-- Source material follows --
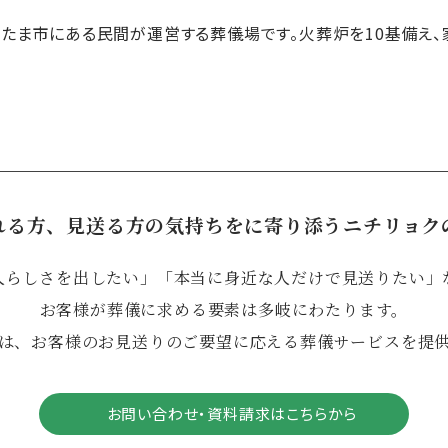
いたま市にある民間が運営する葬儀場です。火葬炉を10基備え、
れる方、見送る方の気持ちをに寄り添うニチリョク
人らしさを出したい」「本当に身近な人だけで見送りたい」
お客様が葬儀に求める要素は多岐にわたります。
は、お客様のお見送りのご要望に応える葬儀サービスを提
お問い合わせ・資料請求はこちらから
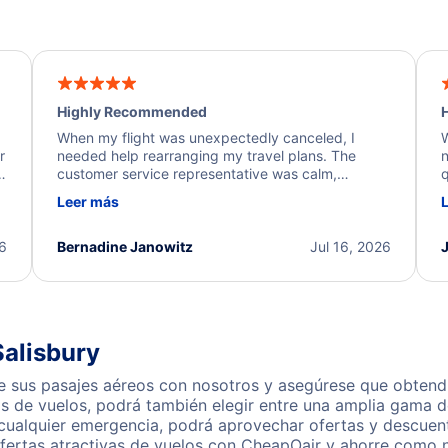
Highly Recommended
H
When my flight was unexpectedly canceled, I
W
r
needed help rearranging my travel plans. The
n
y
customer service representative was calm,
q
d
professional, and extremely helpful throughout the
w
Leer más
.
process. They quickly found alternative flight
b
options and assisted with the necessary follow-up.
e
I truly appreciate the excellent support and
26
Bernadine Janowitz
Jul 16, 2026
dedication to resolving my issue.
Salisbury
e sus pasajes aéreos con nosotros y asegúrese que obtendr
s de vuelos, podrá también elegir entre una amplia gama de
 cualquier emergencia, podrá aprovechar ofertas y descuen
ofertas atractivas de vuelos con CheapOair y ahorre como n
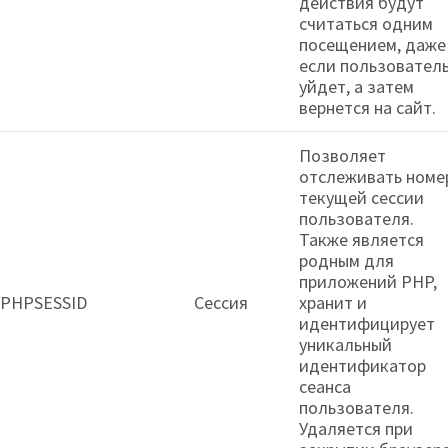
действия будут
считаться одним
посещением, даже
если пользовател
уйдет, а затем
вернется на сайт.
Позволяет
отслеживать номе
текущей сессии
пользователя.
Также является
родным для
приложений PHP,
PHPSESSID
Сессия
хранит и
идентифицирует
уникальный
идентификатор
сеанса
пользователя.
Удаляется при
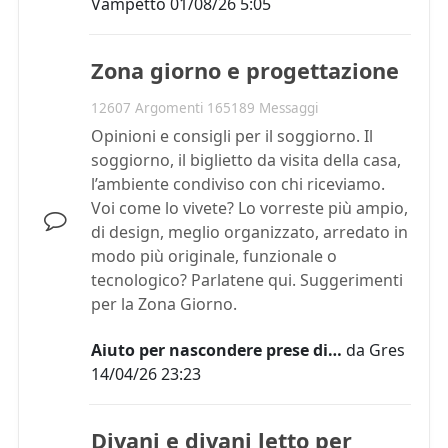
Vampetto
01/08/26 5:05
Zona giorno e progettazione
12607 Argomenti 165189 Messaggi
Opinioni e consigli per il soggiorno. Il
soggiorno, il biglietto da visita della casa,
l’ambiente condiviso con chi riceviamo.
Voi come lo vivete? Lo vorreste più ampio,
di design, meglio organizzato, arredato in
modo più originale, funzionale o
tecnologico? Parlatene qui. Suggerimenti
per la Zona Giorno.
Aiuto per nascondere prese di…
da
Gres
14/04/26 23:23
Divani e divani letto per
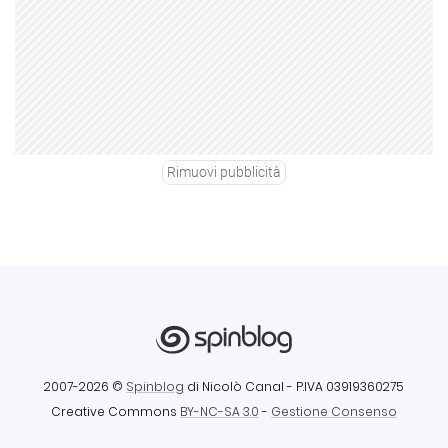
Rimuovi pubblicità
2007-2026 ©
Spinblog
di Nicolò Canal
- P.IVA 03919360275
Creative Commons
BY-NC-SA 3.0
-
Gestione Consenso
-- Source material concluded --
- Aim of the exercise:
Looking through the entries, count the lines that hold the word "flight" and state that count alone.

- Result:
2